Puerto Natales - 09. - 10. Maerz 2009
Fuer eine weitere Nacht kehren wir zurueck nach Puerto Natales.
Typisch fuer alle Staedte, die wir bisher in Argentinien und Chile gesehen haben ist die grosse Dichte an Herumstreunenden. Vor Supermaerkten, an Busbahnhoefen, inmitten von Strassencafes, in Parkanlagen, auf Gruenstreifen, vor Hauseingaengen oder auf dem Buergersteig sieht man sie meist in kleinen Gruppen sitzen. Sie sind in den Staedten allgegenwaertig. In der Regel sind sie friedlich und man hat von ihnen nichts zu befuerchten. Nur selten werden sie laut. Aber es gibt verrueckte Hunde unter ihnen, genannt die "perros locos". Und einer ist uns auf dem Weg zu unserem Hostel begegnet.

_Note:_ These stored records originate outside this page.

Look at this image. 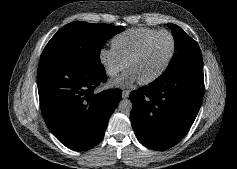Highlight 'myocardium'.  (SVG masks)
I'll return each mask as SVG.
<instances>
[{
    "mask_svg": "<svg viewBox=\"0 0 237 169\" xmlns=\"http://www.w3.org/2000/svg\"><path fill=\"white\" fill-rule=\"evenodd\" d=\"M161 34H167L170 37V39H171V51H170V54H169L165 64L162 66V68L158 72H156L155 74L151 75L150 77H148L146 79L138 80V83L141 84V85H147V84H150V83L156 81L157 79H159L166 72V70L168 69V67L170 66V64H171V62H172V60L174 58L175 51H176V42H175L174 36L172 35L171 32H169L167 30H160V31L155 32L154 34H152L151 36L146 38L141 43V45L136 49V51L129 57V59L126 62V68L129 70L131 63L142 54V52L144 51L146 46L155 37H157L158 35H161Z\"/></svg>",
    "mask_w": 237,
    "mask_h": 169,
    "instance_id": "myocardium-1",
    "label": "myocardium"
}]
</instances>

In hohem Tempo kam er uns entgegengerannt, als er zweien aus einer anderen Gruppe nachjagte. Es war so dunkel und man sah ihn kaum, ich hoerte ihn jedoch kommen. Vor Schreck blieb ich wie angewurzelt an Ort und Stelle stehen und hielt den Atem an. Sein Sprint wurde den Bruchteil einer Sekunde spaeter abrupt und schmerzvoll fuer alle Beteiligten unterbrochen. Seitdem weiss ich genau wie hart ein Hundeschaedel ist.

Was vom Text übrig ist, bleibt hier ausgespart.